What are roof rats? Roof rats - also called black rats or ship rats - are smaller than Norway rats, but cause similar issues. This rodent gets its name from its tendency to be found in the upper parts of buildings. The roof rat is thought to be of Southeast Asian origin, but is now found throughout the world, especially in tropical regions.

Pest Stats

 Color:  Brown with black intermixed; Gray, white or black underside

 Legs:  4

 Shape:  Long and thin with scaly tail; large ears and eyes

 Size:  16" total (6-8" body plus 6-8" tail)

 Antennae:  No

 Region:  Coastal states and the southern third of the U.S.

Habits

Roof rats are primarily nocturnal. They forage for food in groups of up to ten and tend to return to the same food source time after time. These rats follow the same pathway between their nest and food.

Habitat

Roof rats live in colonies and prefer to nest in the upper parts of buildings.
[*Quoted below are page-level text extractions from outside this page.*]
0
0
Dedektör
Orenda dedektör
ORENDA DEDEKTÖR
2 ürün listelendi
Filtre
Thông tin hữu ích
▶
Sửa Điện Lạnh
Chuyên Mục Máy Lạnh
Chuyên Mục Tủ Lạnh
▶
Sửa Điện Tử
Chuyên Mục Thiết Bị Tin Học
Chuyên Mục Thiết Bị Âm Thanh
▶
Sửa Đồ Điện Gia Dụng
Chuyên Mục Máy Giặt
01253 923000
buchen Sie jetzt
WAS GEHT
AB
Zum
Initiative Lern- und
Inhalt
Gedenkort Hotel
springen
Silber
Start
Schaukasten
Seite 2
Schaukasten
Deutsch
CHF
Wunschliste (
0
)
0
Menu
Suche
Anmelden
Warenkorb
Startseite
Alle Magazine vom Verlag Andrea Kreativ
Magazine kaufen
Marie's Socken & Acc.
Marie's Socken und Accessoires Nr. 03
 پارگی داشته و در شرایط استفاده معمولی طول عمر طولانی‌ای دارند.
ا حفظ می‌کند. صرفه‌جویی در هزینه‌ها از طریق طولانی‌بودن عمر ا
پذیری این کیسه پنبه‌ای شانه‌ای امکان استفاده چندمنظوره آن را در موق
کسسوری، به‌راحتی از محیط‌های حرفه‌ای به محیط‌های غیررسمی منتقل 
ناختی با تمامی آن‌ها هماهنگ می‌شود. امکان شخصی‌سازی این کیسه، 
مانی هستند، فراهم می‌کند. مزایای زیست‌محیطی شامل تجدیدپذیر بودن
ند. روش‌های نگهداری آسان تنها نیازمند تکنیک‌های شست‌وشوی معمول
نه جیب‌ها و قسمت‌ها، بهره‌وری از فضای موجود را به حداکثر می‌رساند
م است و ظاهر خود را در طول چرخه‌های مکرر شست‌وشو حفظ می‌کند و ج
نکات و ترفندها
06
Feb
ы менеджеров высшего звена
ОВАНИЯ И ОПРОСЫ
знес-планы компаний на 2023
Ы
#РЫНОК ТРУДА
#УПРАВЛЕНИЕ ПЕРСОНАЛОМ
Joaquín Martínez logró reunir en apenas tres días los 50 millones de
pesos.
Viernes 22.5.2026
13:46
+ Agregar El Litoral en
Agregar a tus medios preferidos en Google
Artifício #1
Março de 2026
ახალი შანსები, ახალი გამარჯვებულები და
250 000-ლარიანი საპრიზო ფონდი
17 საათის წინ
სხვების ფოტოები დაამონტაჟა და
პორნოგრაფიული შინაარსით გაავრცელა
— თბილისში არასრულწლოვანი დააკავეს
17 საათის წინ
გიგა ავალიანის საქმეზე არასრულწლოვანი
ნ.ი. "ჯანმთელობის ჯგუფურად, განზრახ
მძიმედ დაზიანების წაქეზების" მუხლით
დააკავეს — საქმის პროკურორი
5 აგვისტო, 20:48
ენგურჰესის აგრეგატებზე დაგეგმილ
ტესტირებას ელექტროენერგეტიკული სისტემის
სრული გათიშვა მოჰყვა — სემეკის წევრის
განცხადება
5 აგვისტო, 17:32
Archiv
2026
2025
They can also be found under, in and around structures.

Threats

Roof rats secured their place in history by spreading the highly dangerous bubonic plague. Though transmission is rare today, there are still a handful of cases in the U.S. each year. Roof rats can also carry fleas and spread diseases such as typhus, jaundice, rat-bite fever, trichinosis and salmonellosis.

Roof Rat Prevention

To get rid of roof rats and prevent them from entering a home, seal up any holes or cracks larger than a quarter with silicone caulk. Keep trees and shrubs trimmed away from the building and cut back limbs overhanging the roof. Roof rats are drawn to any accessible food sources, so clean up fruit that may fall from trees in the yard and keep garbage in tightly covered receptacles. It's also important to regularly inspect the home and property for signs of a roof rat infestation, including rodent droppings, gnaw marks, damaged goods and greasy rub marks from their oily fur.